For young people just starting out, my parents gave me one very simple bit of advice: When you get your paycheck, immediately put 10% of it into a savings account. And don't touch it! That advice has served me well my entire working life. And even in retirement.

Now days, there are many good online banks, with no fees. It couldn't get any simpler.
  |     |   Comment #14
I should add, if you're talking your average young person, it seems like so many younger people are struggling, financially. And understandably so. It may be difficult to even get them interested in banking/saving. They may have very little to put away, so I just suggest they keep it as simple as possible.

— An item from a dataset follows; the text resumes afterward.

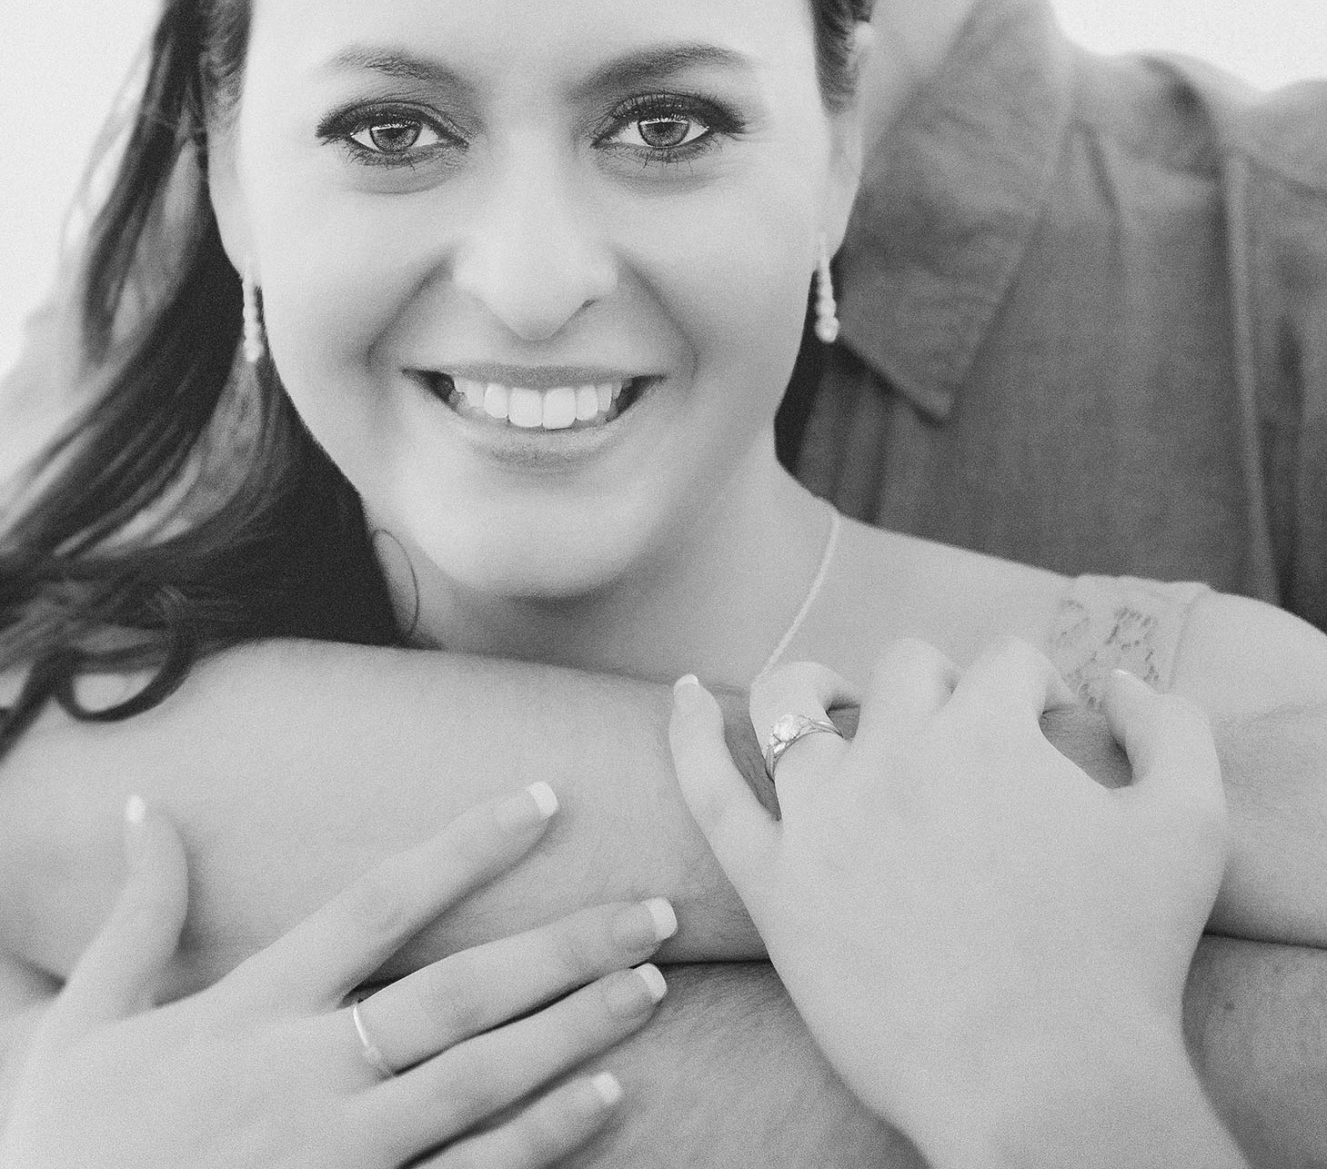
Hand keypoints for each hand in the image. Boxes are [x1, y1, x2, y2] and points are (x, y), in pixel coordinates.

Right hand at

They don't need to be overwhelmed by all the bank technical details. Just a basic online savings acct, and maybe get a CD when they can afford one. At least that's a start.
deplorable 1
  |     |   Comment #18
This is the very reason these basics need to be taught in school from a early age. We have a entire generation of kids who all have smartphones yet don't even have a basic savings account. They have no clue that one of the best financial tools available is right in their pocket. Look at this recent government shut down for a good example. You have adults that have no savings and can't even go a week without a paycheck before they are lining up at food pantries. We can teach advanced math in high school but somehow basic banking and financial literacy are completely neglected.
Mobile Banking
  |     |   Comment #19
Regarding Smartphones:
Maybe some people are unaware, but a phone is the most unsecure internet connection available. It is not advised to use a phone for any banking, yet banks push users to install their application and use it. It is sold as convenient, but that convenience is not worth the risk. The problem is that Wi-fi connections are not secure.
deplorable 1
  |     |   Comment #23
I agree and I personally do all of my banking on a windows based machine on a hard line. Many will argue that with encryption this precaution is unnecessary and that may be true to some extent but certainly not with public wifi.
  |     |   Comment #27
Excellent comments deplorable 1. When I was in high school back in the 70s, (46 yrs ago!) there was an elective class called "You and Your Money." A great class that taught all the basics about banking & saving & check writing. I really enjoyed it. I don't believe any high schools offer a class like that anymore.
  |     |   Comment #12
Thank you all for your quick responses! We appreciate your continued contributions, and we will work on incorporating your ideas in future articles as we build this series.
Chex Sys
  |     |   Comment #20
There is a lot of information available about credit scores and how they effect the consumer. I have not seen too much written about Chex System. It would be interesting to know more about how that works. For example, how many new accounts can someone open before they are red flagged at Chex System?
  |     |   Comment #21
Chex Sys
  |     |   Comment #22
Yes, thank you, I am aware of that article and have read it. It was very thorough, however the question I had was not addressed in that article.
  |     |   Comment #28
Read the latest, I would think that another couple covering Establish Budget and Emergency Fund would fit right in this series. Alas, not sure it goes with the "Banking" 101 moniker but it could be tied in somehow.
  |     |   Comment #31
First of all, your blog is excellent. You guide us in detail. But I have a confusion; basically, I have an amount of $30,000, and I want your opinion that it's better to invest this amount in property or put it in a savings account. Which is best for a good ROI?